Mógłby być....
Komentarze: 0
….arabskim szejkiem.
Jest pewna grupa mężczyzn, która obarcza żony winą za brak sukcesów zawodowych. Nie, nie dlatego, że musieli bezpośrednio przez nią z czegoś zrezygnować. Nie dlatego, że jej problemy odciągały go od pracy. Nie dlatego, że żądała obecności w domu i wyjazdów na rodzinne wycieczki, przez co biedak nie awansował. Nie. Ona za mało od niego wymagała. Zbyt rzadko, bądź, (O Niebiosa, to karygodne) nigdy, nie krzyczała, motywując tym samym do większego wysiłku.

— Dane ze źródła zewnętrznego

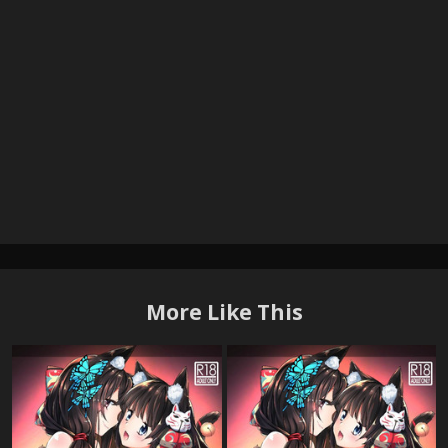
More Like This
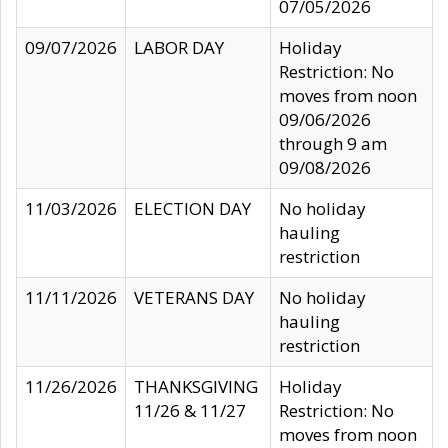
07/05/2026
09/07/2026
LABOR DAY
Holiday
Restriction: No
moves from noon
09/06/2026
through 9 am
09/08/2026
11/03/2026
ELECTION DAY
No holiday
hauling
restriction
11/11/2026
VETERANS DAY
No holiday
hauling
restriction
11/26/2026
THANKSGIVING
Holiday
11/26 & 11/27
Restriction: No
moves from noon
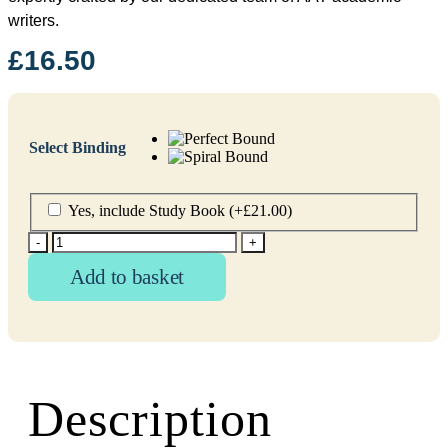
writers.
£
16.50
Select Binding
Yes, include Study Book
(+
£
21.00
)
-
+
Add to basket
Description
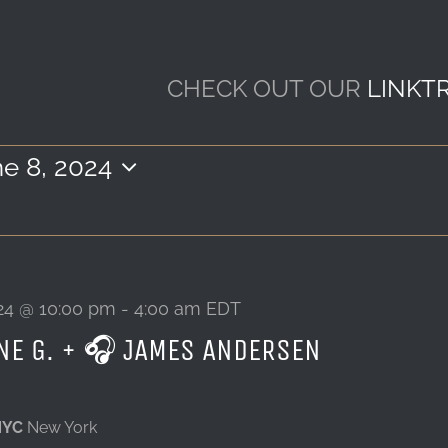
CHECK OUT OUR
LINKT
e 8, 2024
ect
e.
24 @ 10:00 pm
-
4:00 am
EDT
NE G. + 🎧 JAMES ANDERSEN
NYC
New York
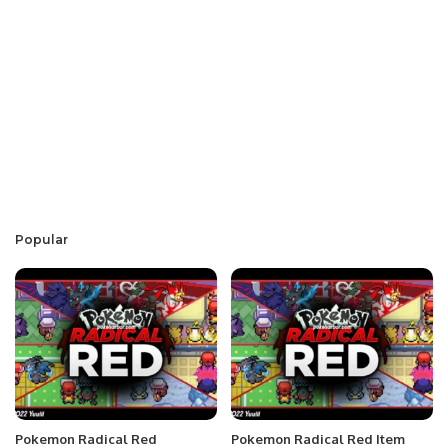
Popular
Pokemon Radical Red
Pokemon Radical Red Item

- Mam trochę żal do Jadzi, bo mógłbym wiele osiągnąć, ale ona była minimalistką i nie zmobilizowała mnie.
Ty wstrętna Jadziucho!
A Jadzia tymczasem, pamiętała z dzieciństwa sąsiadkę z góry i jej coniedzielne koncerty nad rosołem. Nie tylko mąż, ale parę sąsiadujących bloków dowiadywało się, że tata Marcina – mąż rozdartej sąsiadki, jest żałosny, bo inni mężowie…. Tu można wstawić dowolny przedmiot westchnień. W latach PRL była to za zwyczaj pralka automatyczna, wczasy w Bułgarii, czy maluch w kolorze yellow bahama. Jak śpiewał Perfect: telewizor, meble, mały Fiat – oto marzeń szczyt.
Jadzia nigdy nie chciała być jedną z tych kobiet, które zamiast męża kochać, zmieniają się w bohaterkę ze „Złotej Rybki”. Ty durniu, ja nie chcę być królową, chcę być cesarzową!
I co Ci z tego, Jadziu przyszło. Twój pięćdziesięcioletni mąż, dokonał podsumowania życia i winna jesteś bycia miłą i serdeczną.
Kobiety, jeśli planujecie związek, a nie potraficie krzyczeć, przyjrzyjcie się rodzinie wybranka. Jeśli jest wśród tych miłych ludzi dziadek, który żałuje, że nie został szejkiem, a miał potencjał, tylko ta żona…, uciekajcie czem prędzej! Bo gdy nadejdzie kryzys wieku średniego usłyszycie:
- Mam żal, że mnie nie motywowałaś. Mógłbym osiągnąć sukces.
- Weź więc wiadro i szmatę i osiągnij sukces w myciu podłóg!